Exercise prompt: Retype only the lines running from the beginning of the entries below to the line with "middle pip: (938, 903)", both included. Do not include pictures.
---------- Provided records ----------
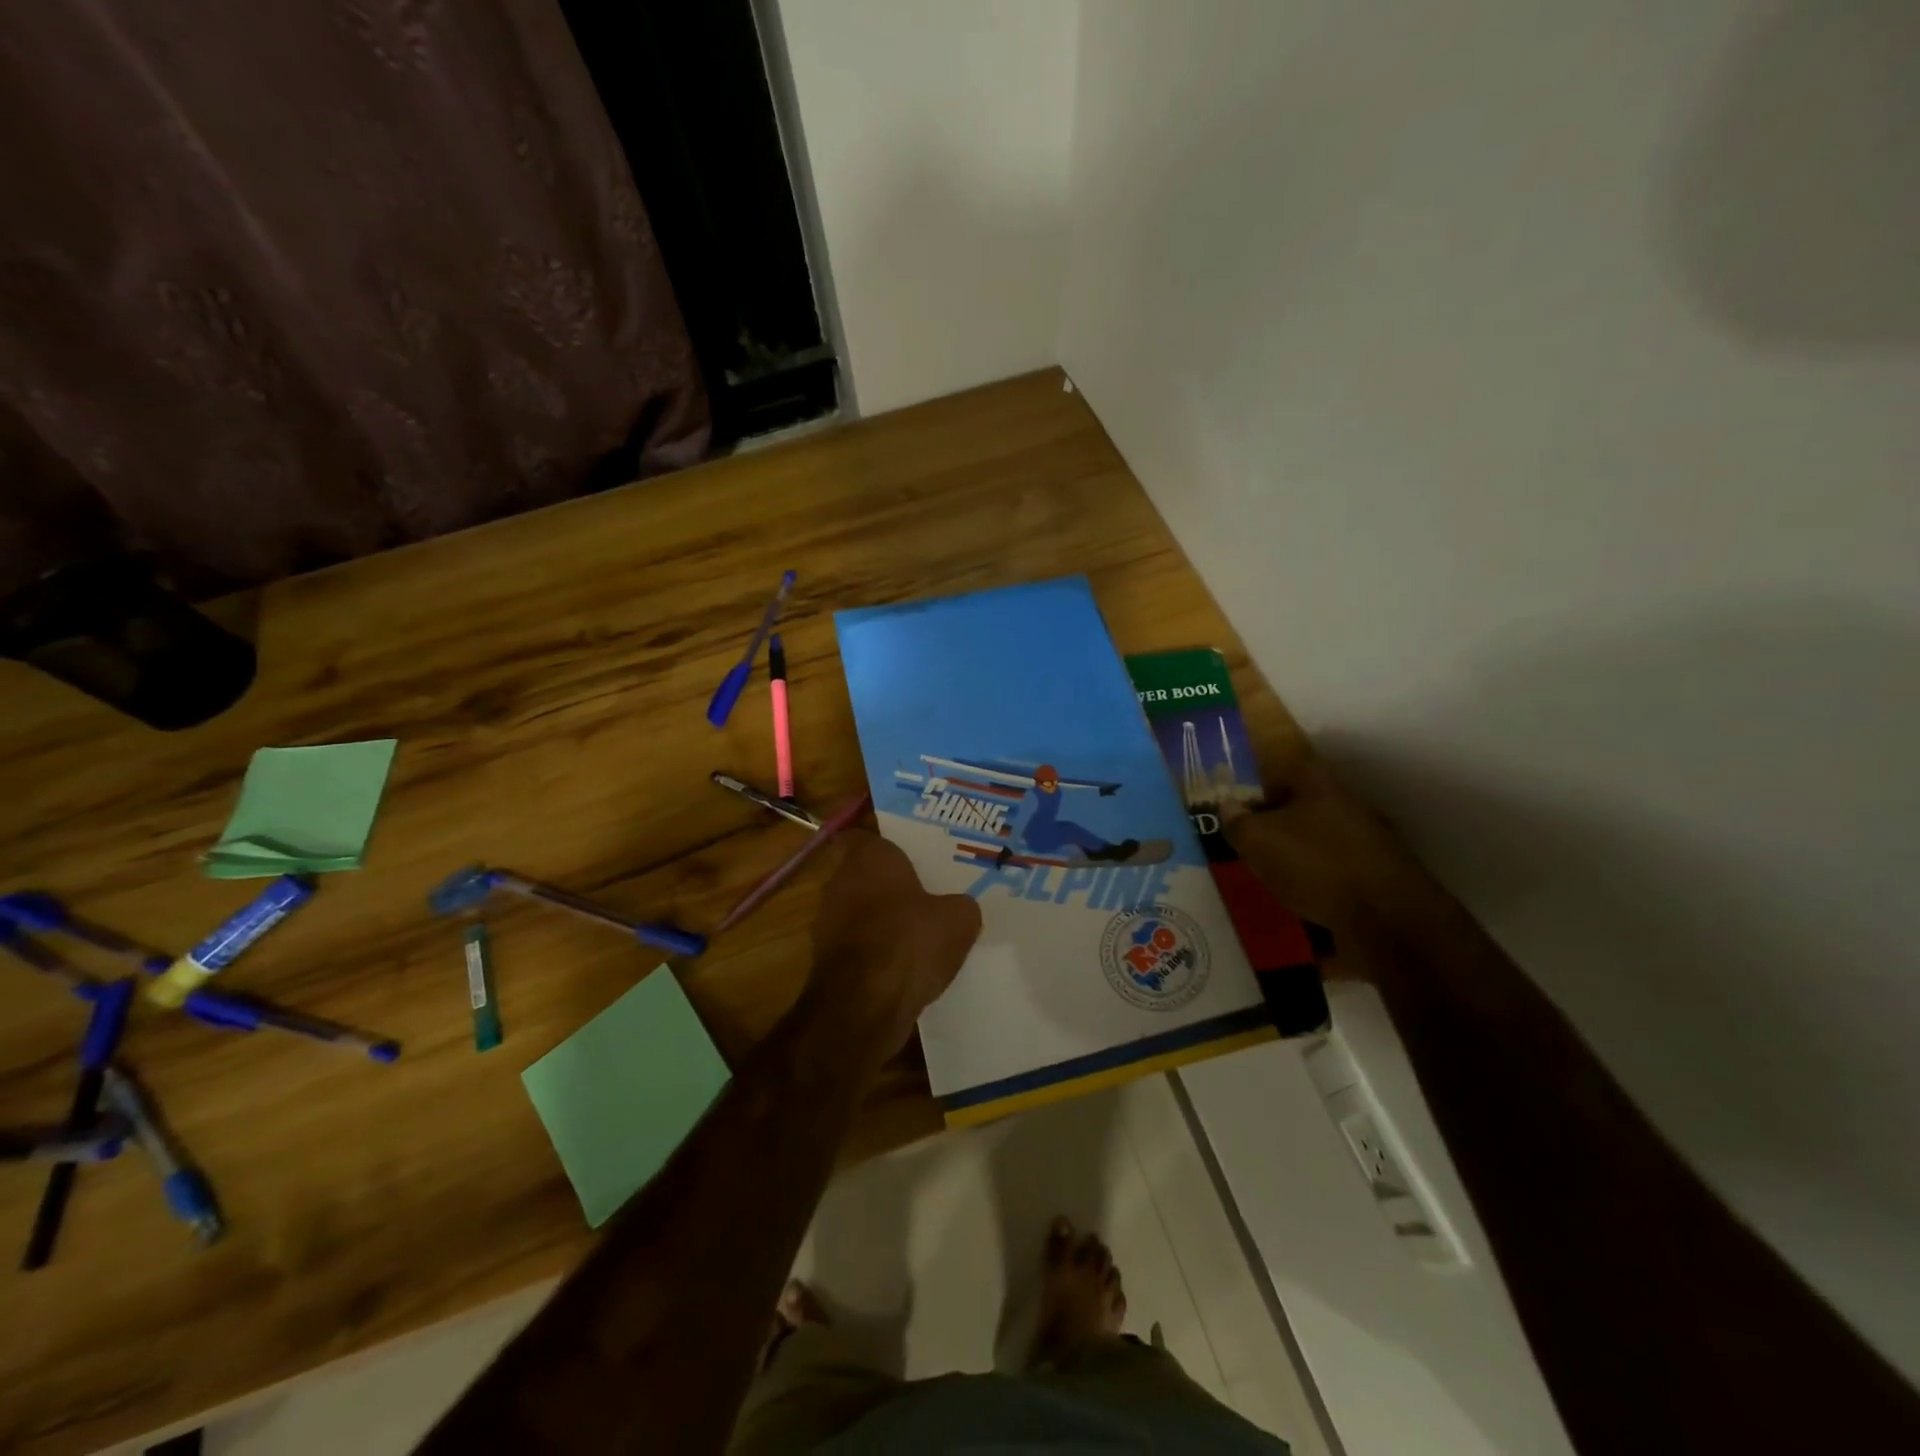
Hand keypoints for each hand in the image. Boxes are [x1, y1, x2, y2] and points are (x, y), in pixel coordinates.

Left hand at [808, 831, 982, 1058]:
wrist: (864, 1005)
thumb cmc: (911, 941)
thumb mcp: (959, 919)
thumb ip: (959, 905)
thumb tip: (957, 908)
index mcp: (870, 857)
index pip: (865, 836)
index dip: (886, 846)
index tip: (910, 857)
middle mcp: (839, 881)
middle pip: (862, 874)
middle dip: (887, 884)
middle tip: (922, 894)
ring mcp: (826, 921)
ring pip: (856, 910)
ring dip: (878, 920)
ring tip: (914, 934)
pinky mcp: (824, 959)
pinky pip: (854, 945)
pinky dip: (872, 951)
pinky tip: (900, 966)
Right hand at [1223, 760, 1431, 939]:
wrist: (1388, 920)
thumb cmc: (1316, 864)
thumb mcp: (1259, 840)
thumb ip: (1238, 822)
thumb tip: (1228, 805)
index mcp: (1323, 787)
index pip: (1290, 767)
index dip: (1264, 779)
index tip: (1241, 797)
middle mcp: (1351, 809)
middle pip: (1308, 807)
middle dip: (1280, 822)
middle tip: (1251, 840)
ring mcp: (1372, 846)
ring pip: (1325, 843)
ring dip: (1301, 856)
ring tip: (1272, 876)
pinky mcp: (1381, 882)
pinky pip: (1339, 877)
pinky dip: (1320, 886)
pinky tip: (1302, 904)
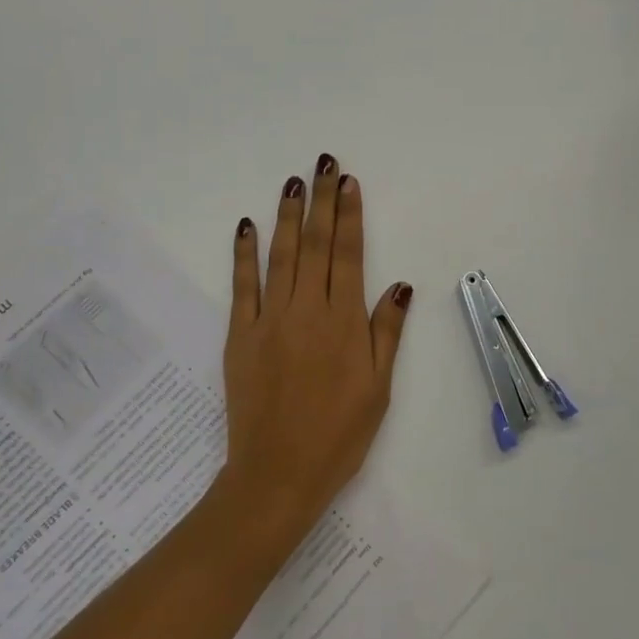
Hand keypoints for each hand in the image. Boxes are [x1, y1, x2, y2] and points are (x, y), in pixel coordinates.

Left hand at [213, 154, 411, 551]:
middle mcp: (307, 311)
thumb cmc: (338, 435)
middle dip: (321, 201)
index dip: (349, 216)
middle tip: (324, 163)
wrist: (277, 475)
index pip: (348, 255)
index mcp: (344, 323)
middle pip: (314, 244)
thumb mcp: (378, 388)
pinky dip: (244, 254)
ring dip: (287, 215)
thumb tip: (398, 285)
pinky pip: (242, 286)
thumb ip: (386, 333)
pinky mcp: (239, 336)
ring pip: (280, 256)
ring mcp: (269, 321)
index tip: (349, 183)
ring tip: (293, 181)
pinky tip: (247, 226)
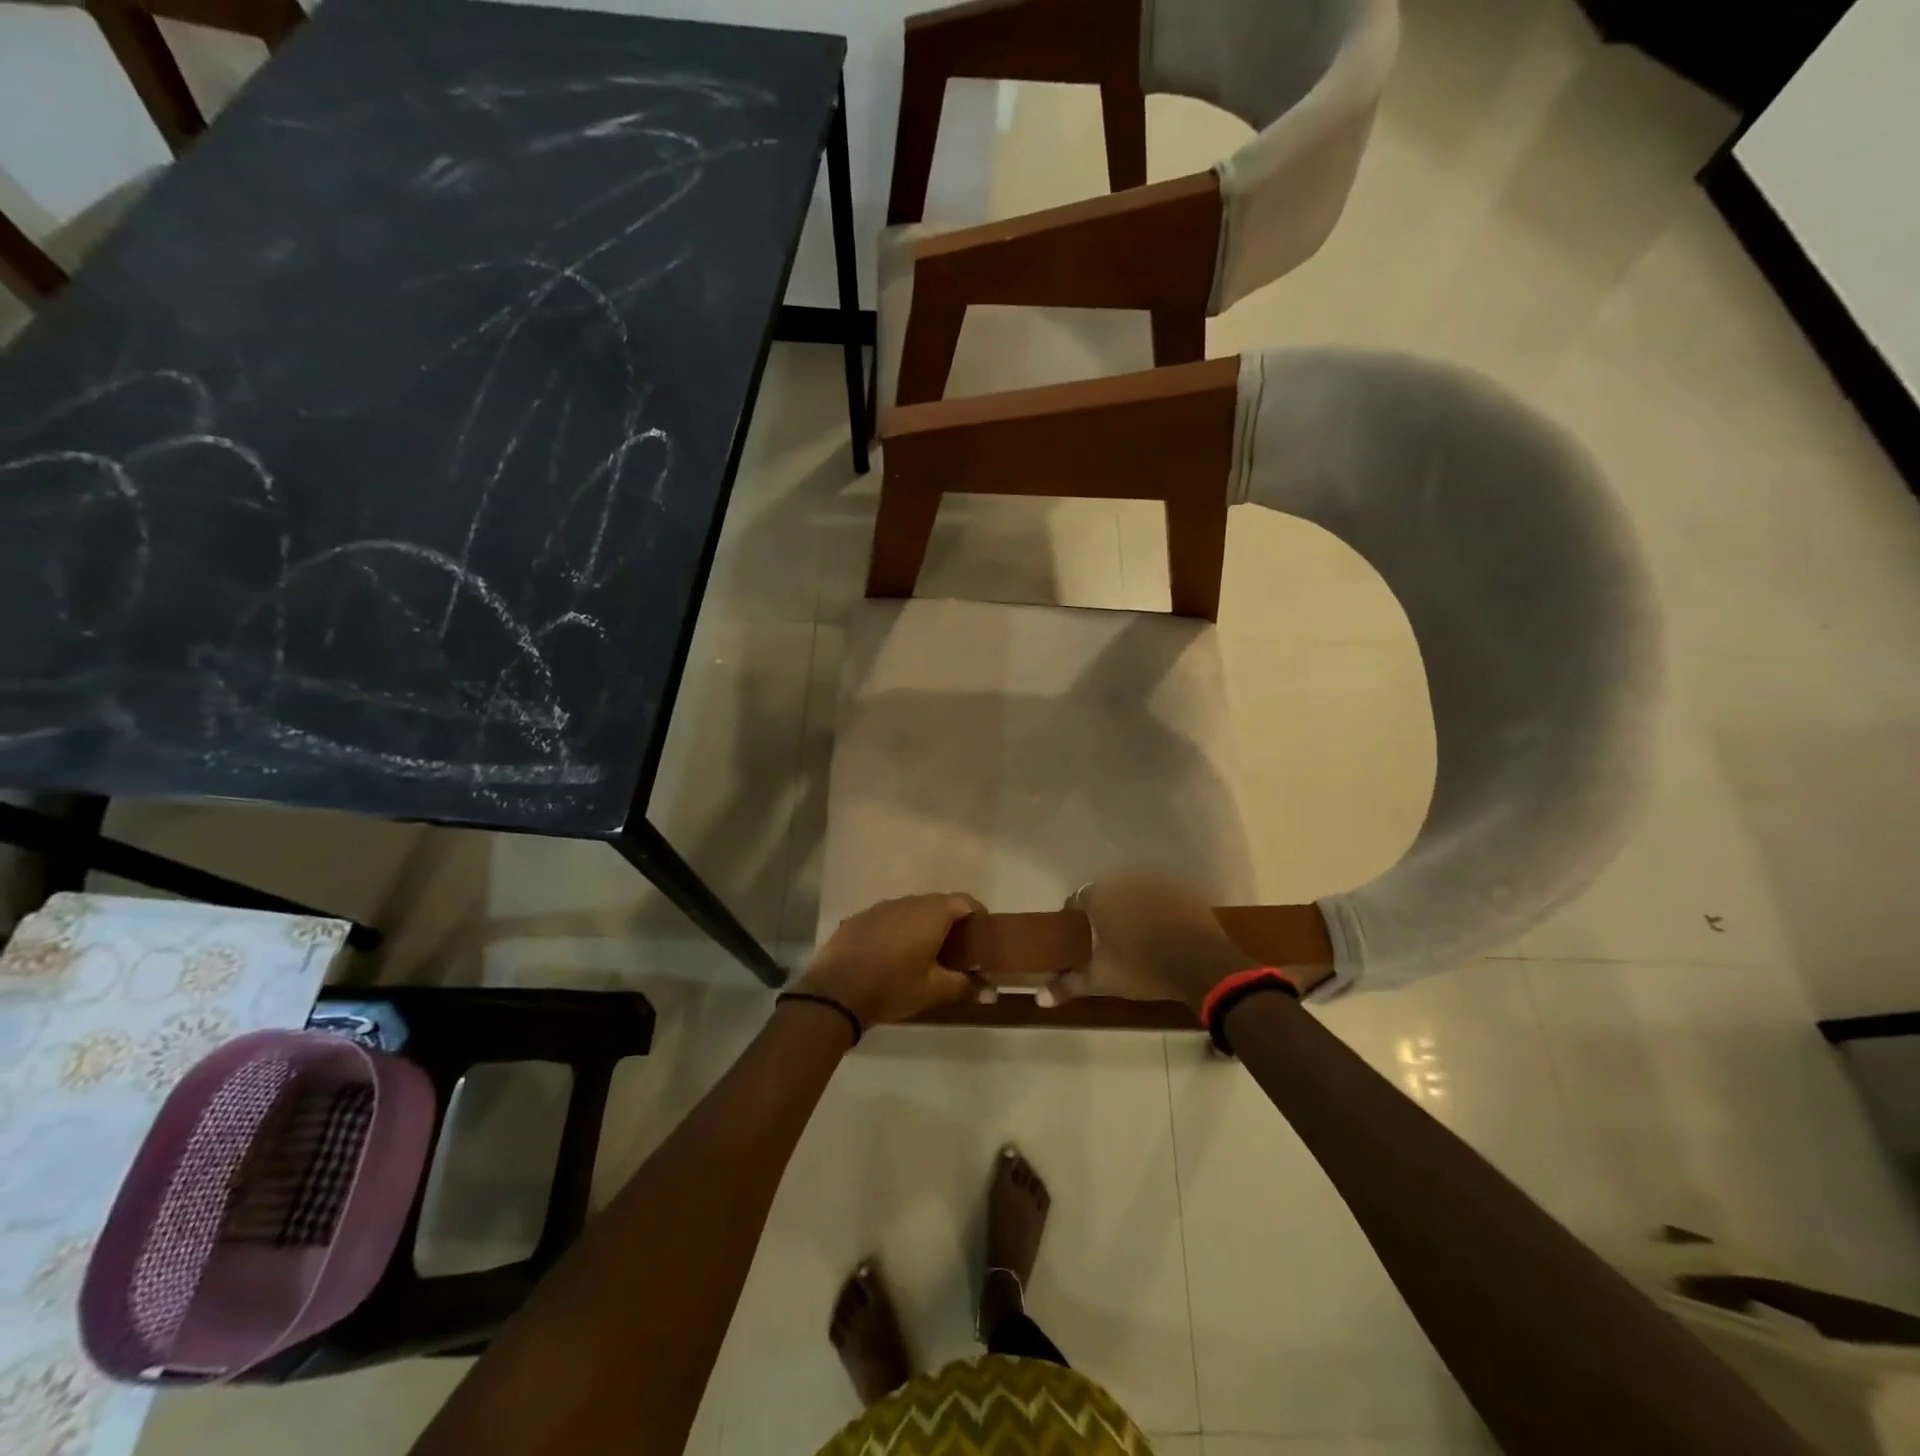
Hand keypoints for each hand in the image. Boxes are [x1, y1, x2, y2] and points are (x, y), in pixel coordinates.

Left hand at [794, 893, 983, 1027]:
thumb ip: (964, 985)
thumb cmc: (893, 986)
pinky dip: (896, 930)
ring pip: (911, 910)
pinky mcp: (859, 918)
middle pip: (938, 903)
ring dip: (921, 925)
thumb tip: (989, 990)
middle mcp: (908, 902)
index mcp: (932, 913)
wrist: (835, 991)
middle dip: (950, 922)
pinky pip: (888, 918)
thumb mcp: (934, 990)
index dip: (978, 915)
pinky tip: (891, 954)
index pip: (965, 901)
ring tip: (923, 952)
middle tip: (955, 949)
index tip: (981, 935)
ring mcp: (881, 907)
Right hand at [1045, 873, 1257, 1011]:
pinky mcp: (1183, 889)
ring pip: (1136, 893)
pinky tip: (1166, 931)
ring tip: (1138, 936)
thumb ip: (1069, 985)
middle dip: (1106, 912)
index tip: (1081, 937)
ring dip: (1133, 908)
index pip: (1077, 900)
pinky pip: (1163, 896)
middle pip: (1108, 894)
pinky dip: (1161, 909)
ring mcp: (1157, 882)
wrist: (1202, 964)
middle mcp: (1126, 880)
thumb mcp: (1102, 980)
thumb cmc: (1142, 969)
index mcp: (1100, 897)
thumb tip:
----------
Finished task:
Hand keypoints for each hand in the image. Boxes are [x1, y1, x2, y2] and points are (x, y), in pixel coordinates.

Left hand at [808, 831, 982, 1058]:
wrist: (864, 1005)
thumb cmc: (911, 941)
thumb mcp: (959, 919)
thumb ip: (959, 905)
thumb tip: (957, 908)
index mcp: (870, 857)
index pip: (865, 836)
index dip: (886, 846)
index tip: (910, 857)
middle mcp: (839, 881)
middle pip: (862, 874)
middle dip: (887, 884)
middle tip: (922, 894)
ring mcp: (826, 921)
ring pip: (856, 910)
ring dip: (878, 920)
ring tip: (914, 934)
pinky mcp: (824, 959)
pinky pip: (854, 945)
pinky dip: (872, 951)
pinky tip: (900, 966)
Right hand at [1223, 760, 1431, 939]:
wrist: (1388, 920)
thumb cmc: (1316, 864)
thumb mcp: (1259, 840)
thumb ip: (1238, 822)
thumb tip: (1228, 805)
index mcp: (1323, 787)
index pip: (1290, 767)
index dip: (1264, 779)
index tip: (1241, 797)
middle mcp: (1351, 809)
middle pip: (1308, 807)
middle dip: (1280, 822)
middle tip: (1251, 840)
ring mcp: (1372, 846)
ring pip: (1325, 843)
ring dip: (1301, 856)
ring tip: (1272, 876)
pinky mcp: (1381, 882)
pinky pip: (1339, 877)
pinky dip: (1320, 886)
pinky tip: (1302, 904)
Hand keypoints for each hand in the image. Boxes are [x1, y1, x2, y2] and points are (x, y), in pixel coordinates.

Left hand at [213, 154, 411, 551]:
middle mcp: (307, 311)
thumb cmc: (338, 435)
middle dip: (321, 201)
index dip: (349, 216)
middle tip: (324, 163)
wrist: (277, 475)
index pip: (348, 255)
index mcp: (344, 323)
middle pip: (314, 244)
thumb mcp: (378, 388)
pinky dip: (244, 254)
ring dip: (287, 215)
thumb tip: (398, 285)
pinky pip: (242, 286)
thumb ip: (386, 333)
pinky mcp: (239, 336)
ring pip: (280, 256)
ring mcp: (269, 321)
index tip: (349, 183)
ring tip: (293, 181)
pinky tip: (247, 226)
Hand keypoints for each hand in the image. Boxes are [x1, y1, x2, y2] and points are (x, y), in pixel coordinates.

Left hand at [794, 893, 983, 1027]:
thumb ip: (964, 985)
thumb cmc: (893, 986)
pinky dip: (896, 930)
ring pip: (911, 910)
pinky mcp: (859, 918)
middle pip: (938, 903)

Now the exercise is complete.